Eventually a simpler solution was arrived at: just stop adding entries to the cache if the number of entries accessed in the request exceeds the maximum size of the cache. This allowed the cache effectiveness to approach 100% (every entry in the cache gets reused) and was a huge performance boost for these pathological operations. To illustrate with the same cache and operations as in the previous example, the cache grows almost the same as before:
A A B A B C A B C D A B C D
But when we process entry E, we discard it instead of caching it. Then when the sequence is repeated, entries A, B, C, and D are already in the cache and are processed at basically zero cost. We simply pay the cost of fetching entry E again. In this example, the repeated operation runs 5x faster than the uncached operation.

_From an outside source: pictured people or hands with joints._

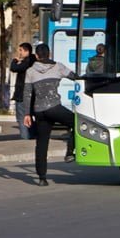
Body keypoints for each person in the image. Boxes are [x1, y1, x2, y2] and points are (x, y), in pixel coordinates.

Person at [25, 43, 76, 186]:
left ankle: (42, 177)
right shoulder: (58, 67)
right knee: (76, 123)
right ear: (50, 54)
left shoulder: (30, 71)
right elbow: (75, 77)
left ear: (36, 56)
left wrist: (27, 114)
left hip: (39, 111)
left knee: (41, 144)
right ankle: (70, 152)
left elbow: (27, 94)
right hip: (55, 107)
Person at [10, 42, 36, 140]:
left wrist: (15, 60)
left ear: (26, 51)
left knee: (22, 118)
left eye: (21, 50)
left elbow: (14, 68)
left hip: (22, 94)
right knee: (30, 117)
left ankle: (26, 138)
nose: (19, 53)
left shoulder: (27, 62)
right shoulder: (34, 62)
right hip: (31, 94)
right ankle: (33, 135)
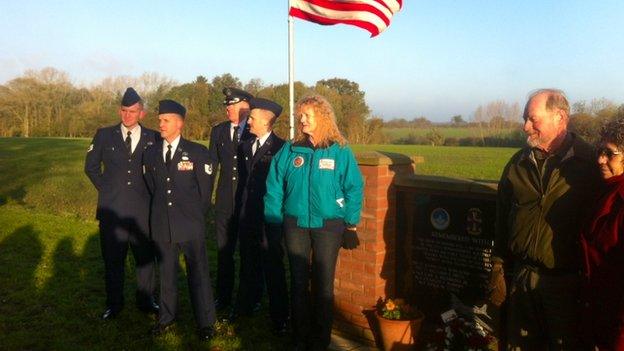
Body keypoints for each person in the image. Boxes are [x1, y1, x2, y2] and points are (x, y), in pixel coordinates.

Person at [492, 89, 599, 350]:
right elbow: (501, 218)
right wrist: (497, 267)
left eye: (533, 119)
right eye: (524, 119)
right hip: (521, 278)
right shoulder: (517, 163)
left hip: (568, 287)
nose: (525, 126)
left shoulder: (591, 164)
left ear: (560, 117)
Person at [265, 94, 363, 351]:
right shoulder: (290, 149)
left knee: (323, 284)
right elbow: (274, 186)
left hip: (328, 226)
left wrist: (351, 224)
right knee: (298, 282)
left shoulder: (339, 150)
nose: (302, 120)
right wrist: (274, 220)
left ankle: (320, 339)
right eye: (300, 116)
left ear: (323, 118)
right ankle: (299, 336)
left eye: (308, 115)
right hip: (294, 223)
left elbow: (354, 187)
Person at [143, 99, 216, 341]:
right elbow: (154, 187)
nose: (160, 124)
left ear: (179, 123)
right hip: (162, 224)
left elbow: (204, 195)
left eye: (165, 120)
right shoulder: (151, 153)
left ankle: (205, 323)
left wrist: (193, 218)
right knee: (166, 275)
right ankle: (167, 318)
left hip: (190, 224)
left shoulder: (197, 152)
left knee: (199, 274)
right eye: (160, 120)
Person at [84, 87, 159, 320]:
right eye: (124, 111)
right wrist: (106, 189)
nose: (127, 116)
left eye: (133, 111)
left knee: (145, 260)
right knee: (113, 261)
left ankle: (146, 301)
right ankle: (114, 304)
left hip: (142, 212)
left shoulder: (153, 138)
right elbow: (91, 167)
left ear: (142, 113)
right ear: (120, 111)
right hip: (112, 212)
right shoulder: (104, 135)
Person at [234, 97, 288, 335]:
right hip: (248, 215)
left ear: (266, 121)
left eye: (253, 118)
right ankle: (246, 304)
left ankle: (279, 316)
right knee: (247, 263)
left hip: (269, 218)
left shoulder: (282, 148)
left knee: (273, 267)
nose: (249, 122)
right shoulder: (246, 145)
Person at [208, 87, 256, 311]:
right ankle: (223, 296)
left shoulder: (255, 131)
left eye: (231, 105)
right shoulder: (217, 132)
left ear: (244, 105)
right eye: (226, 105)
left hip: (247, 204)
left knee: (249, 253)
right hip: (225, 203)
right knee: (224, 252)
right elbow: (211, 168)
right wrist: (205, 201)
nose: (227, 108)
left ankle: (249, 298)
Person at [580, 118, 624, 350]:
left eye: (610, 153)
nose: (600, 159)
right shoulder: (604, 190)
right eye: (600, 151)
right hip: (595, 318)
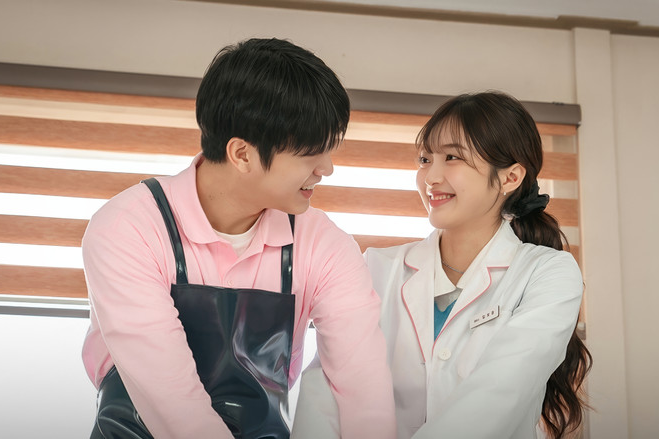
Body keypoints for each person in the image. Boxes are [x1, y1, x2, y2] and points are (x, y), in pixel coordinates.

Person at [82, 38, 396, 439]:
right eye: (310, 153)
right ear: (242, 154)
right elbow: (172, 401)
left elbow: (363, 392)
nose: (327, 168)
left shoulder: (326, 246)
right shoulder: (129, 227)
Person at [292, 91, 592, 439]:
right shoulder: (376, 267)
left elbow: (499, 393)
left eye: (452, 157)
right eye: (424, 159)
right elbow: (326, 388)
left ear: (510, 178)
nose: (430, 177)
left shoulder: (549, 274)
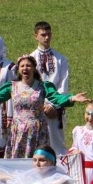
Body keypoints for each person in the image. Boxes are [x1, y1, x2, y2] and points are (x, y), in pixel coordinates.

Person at [0, 55, 90, 161]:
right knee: (18, 162)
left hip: (38, 131)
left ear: (34, 68)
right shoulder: (12, 87)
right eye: (22, 66)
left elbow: (56, 98)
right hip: (18, 132)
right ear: (19, 70)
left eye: (28, 65)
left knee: (38, 161)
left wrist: (71, 98)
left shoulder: (43, 86)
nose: (25, 68)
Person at [27, 21, 71, 155]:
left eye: (48, 34)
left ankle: (60, 172)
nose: (46, 38)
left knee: (57, 144)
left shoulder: (60, 59)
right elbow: (29, 84)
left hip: (55, 108)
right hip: (37, 107)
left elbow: (63, 84)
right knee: (38, 144)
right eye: (43, 35)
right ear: (36, 36)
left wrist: (53, 105)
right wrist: (42, 104)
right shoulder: (31, 59)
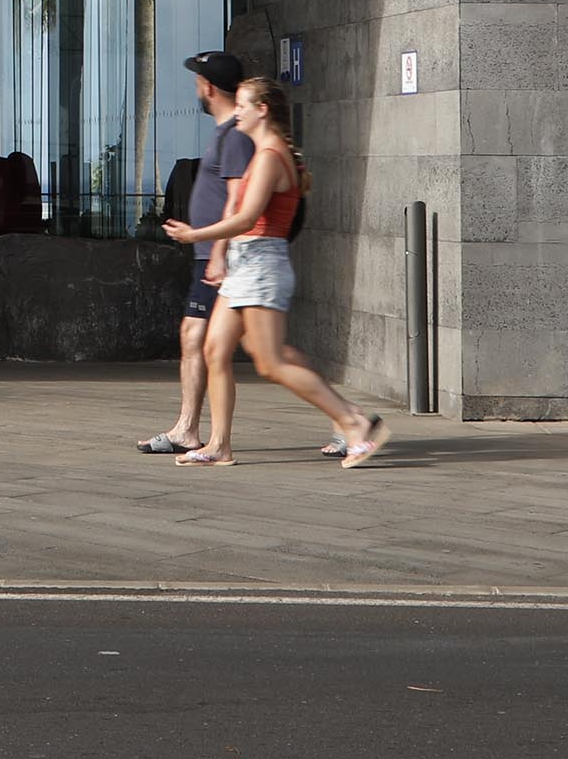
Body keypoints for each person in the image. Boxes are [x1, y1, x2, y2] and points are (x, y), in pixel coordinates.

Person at [163, 77, 387, 469]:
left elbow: (246, 217)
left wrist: (195, 235)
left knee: (269, 363)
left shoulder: (270, 156)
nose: (237, 112)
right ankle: (218, 445)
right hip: (244, 263)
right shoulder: (263, 152)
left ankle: (355, 422)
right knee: (215, 350)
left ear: (262, 110)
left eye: (244, 105)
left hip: (262, 264)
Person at [133, 51, 252, 456]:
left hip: (219, 258)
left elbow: (237, 202)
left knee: (269, 356)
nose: (195, 88)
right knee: (196, 336)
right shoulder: (225, 132)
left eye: (198, 81)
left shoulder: (235, 135)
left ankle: (350, 420)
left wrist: (217, 251)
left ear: (209, 87)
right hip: (208, 255)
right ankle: (188, 427)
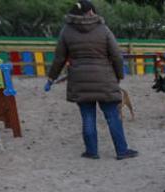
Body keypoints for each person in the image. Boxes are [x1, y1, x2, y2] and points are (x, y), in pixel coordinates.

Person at [46, 0, 137, 160]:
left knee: (87, 116)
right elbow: (116, 55)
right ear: (91, 12)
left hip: (79, 80)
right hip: (105, 79)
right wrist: (119, 75)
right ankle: (122, 151)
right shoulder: (103, 29)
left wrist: (51, 78)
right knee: (112, 116)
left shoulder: (66, 31)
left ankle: (92, 151)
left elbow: (59, 58)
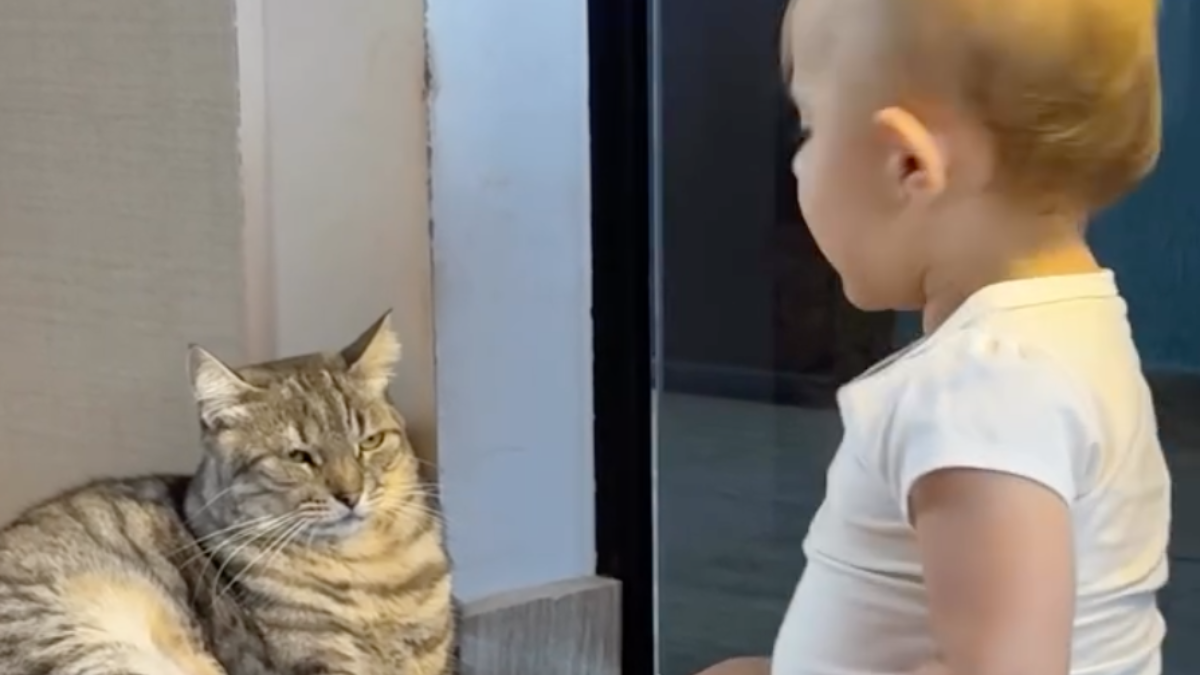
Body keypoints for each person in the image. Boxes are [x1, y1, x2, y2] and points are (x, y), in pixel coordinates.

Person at [697, 0, 1168, 674]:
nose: (797, 165)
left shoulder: (980, 386)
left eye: (809, 128)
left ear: (907, 164)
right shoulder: (1074, 330)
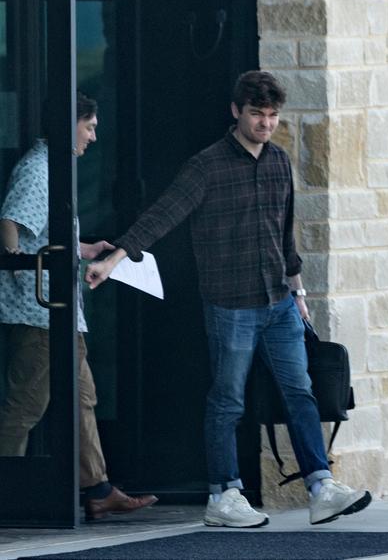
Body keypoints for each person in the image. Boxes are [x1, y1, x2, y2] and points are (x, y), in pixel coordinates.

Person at [85, 71, 372, 528]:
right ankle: (224, 494)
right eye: (257, 114)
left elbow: (285, 235)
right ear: (236, 112)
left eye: (273, 115)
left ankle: (321, 487)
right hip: (230, 304)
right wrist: (115, 257)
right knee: (228, 400)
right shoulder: (207, 167)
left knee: (301, 393)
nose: (265, 123)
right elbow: (163, 215)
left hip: (279, 301)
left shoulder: (279, 162)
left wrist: (299, 295)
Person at [0, 92, 158, 520]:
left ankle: (99, 488)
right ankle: (7, 487)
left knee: (81, 399)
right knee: (26, 406)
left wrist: (84, 249)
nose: (92, 135)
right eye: (88, 126)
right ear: (69, 125)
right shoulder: (39, 169)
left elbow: (44, 236)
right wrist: (18, 269)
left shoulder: (54, 169)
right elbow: (11, 223)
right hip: (41, 314)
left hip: (60, 311)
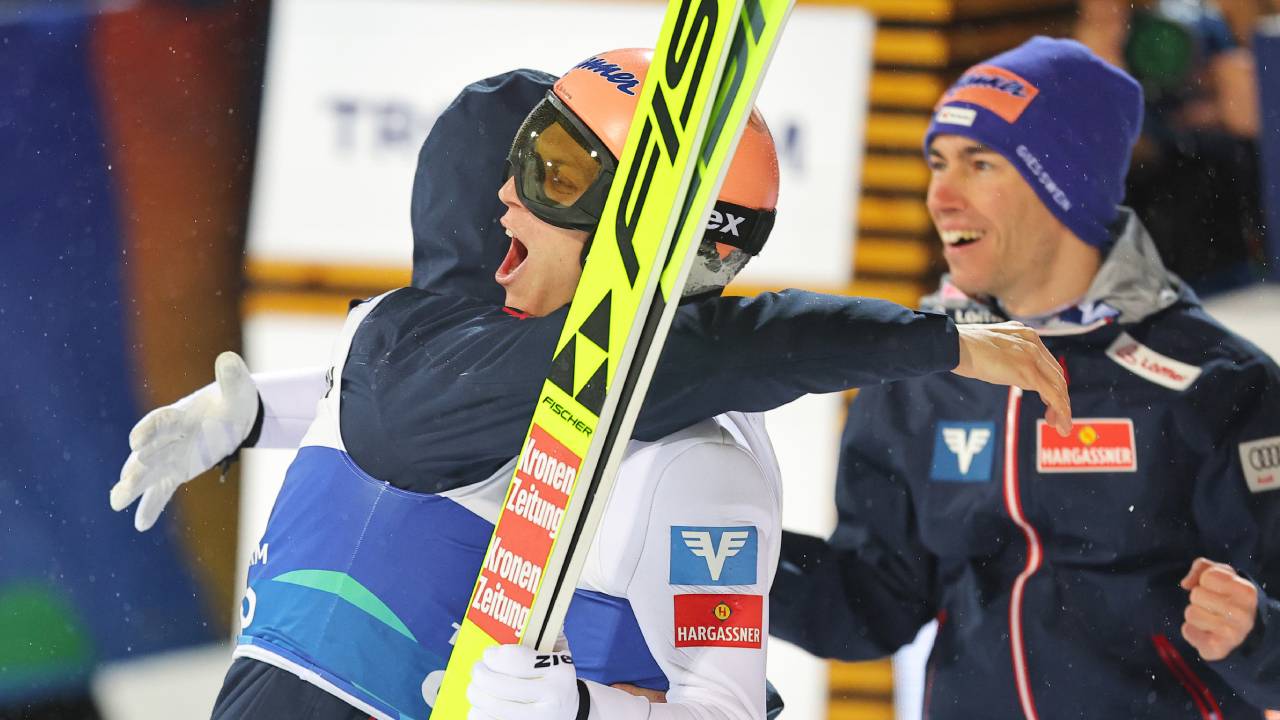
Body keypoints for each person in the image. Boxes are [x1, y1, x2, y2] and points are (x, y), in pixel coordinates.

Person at [111, 51, 1071, 720]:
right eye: (527, 152)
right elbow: (383, 394)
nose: (507, 194)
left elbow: (723, 704)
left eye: (555, 169)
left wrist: (581, 707)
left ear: (648, 228)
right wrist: (248, 416)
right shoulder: (412, 342)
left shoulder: (697, 464)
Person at [769, 36, 1280, 718]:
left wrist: (1255, 634)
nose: (941, 196)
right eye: (937, 163)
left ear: (1063, 184)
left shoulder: (1217, 384)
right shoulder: (917, 374)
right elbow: (872, 609)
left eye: (980, 164)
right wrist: (736, 557)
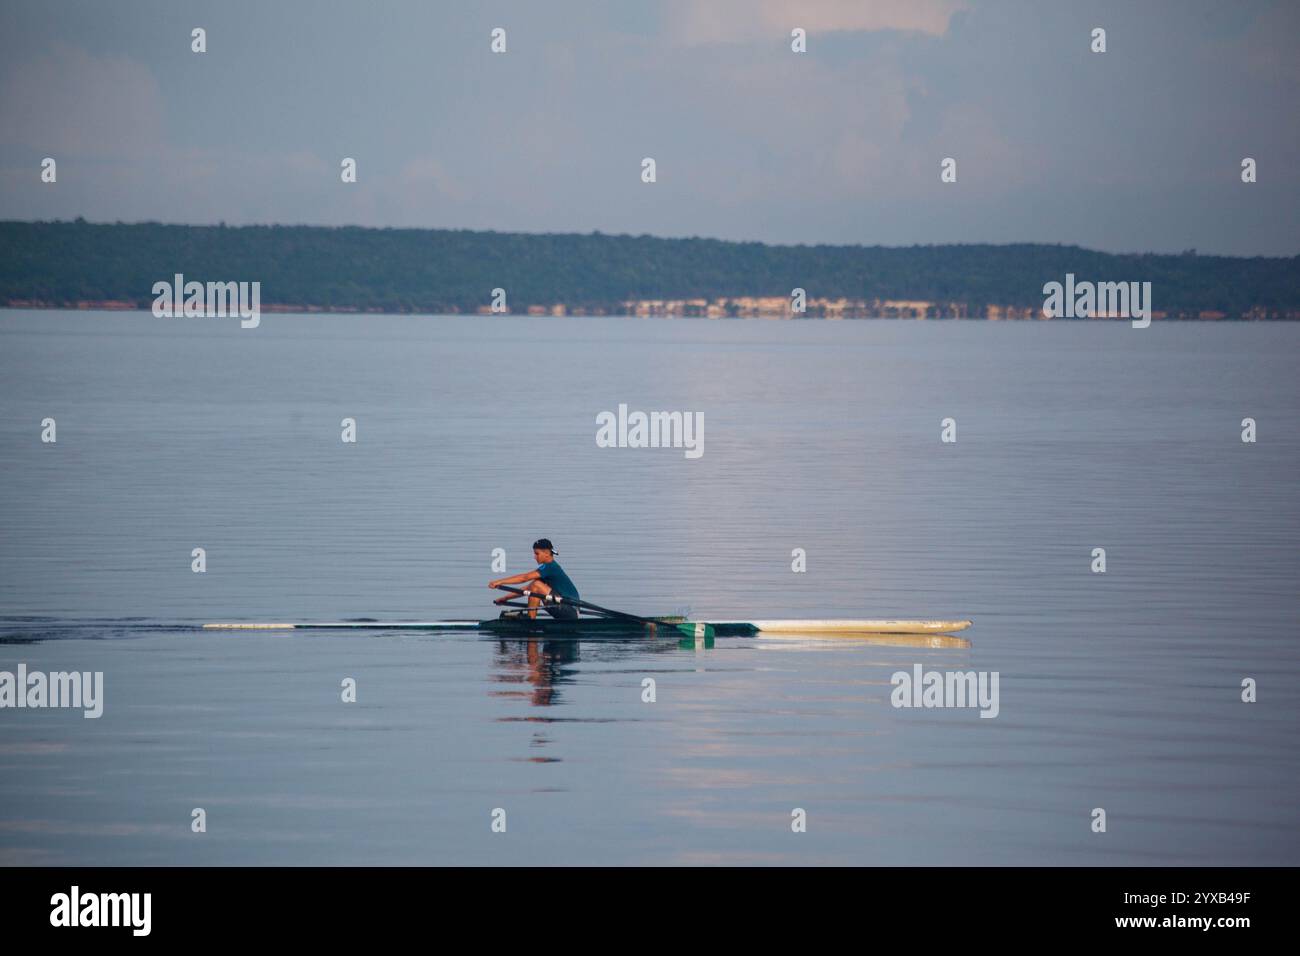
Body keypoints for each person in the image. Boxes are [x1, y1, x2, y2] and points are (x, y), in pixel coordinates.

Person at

This simple optimization is one that works because we have higher level knowledge about the request being performed. It’s an advantage that we gave up, in adopting LMDB and leaving all cache management to the OS. (Advantages like these are reasons why most DB engineers claim that DBs can manage caches better than OSs can.) In practice, memory management in systems like Linux has advanced beyond simple LRU, with features adopted from Clock-Pro and other designs.
So at least on Linux, cache performance hasn’t been an issue with LMDB. It’s noticeably worse on Windows, as is memory management in general on Windows, but obviously Windows is not a high performance platform to begin with.
Important Lesson #2: Exotic solutions aren’t always all they’re cracked up to be; take a step back and you may see a simpler option.
Despite the weaknesses of LRU in some rare corner cases, it still performs well in general. This is especially true for hierarchically structured data, due to the nature of these structures. For example, given a directory tree like this:
dc=com ..dc=example ....ou=people ......cn=Alice ......cn=Bob ......cn=Carol
A lookup for cn=Carol,ou=people,dc=example,dc=com will touch these entries and cache them:
dc=com dc=example ou=people cn=Carol
Assuming the cache size limit is 4, then a lookup for cn=Bob,ou=people,dc=example,dc=com will touch these entries and cache them:
dc=com dc=example ou=people cn=Bob
The LRU policy will naturally evict the cn=Carol entry, while preserving the other entries. So with tree structured data you will always get the maximum possible effectiveness from an LRU-based cache. This same principle applies to the B+trees used internally in LMDB. Because tree traversals always start at a tree root, the tree root will always be hot in the cache, and frequently used branches will also stay hot in the cache, with only the leaves being cold. So the natural access pattern of tree-oriented data structures inherently maximizes the effectiveness of system caches, without any additional effort required. This is one reason why OpenLDAP is still the world’s fastest, most efficient distributed database today, while requiring no cache tuning.
Important Lesson #3: Getting your data model right is more than half the battle.
A lot of intensive work is still ongoing in designing optimal caching algorithms. Even if you have a great design, realizing it in a good implementation can still be a difficult challenge. (Looking at the commit history of the old caching code in OpenLDAP gives a hint of just how much effort it takes to get it right.) For locally stored data the best cache management strategy these days is “let the OS do it for you.”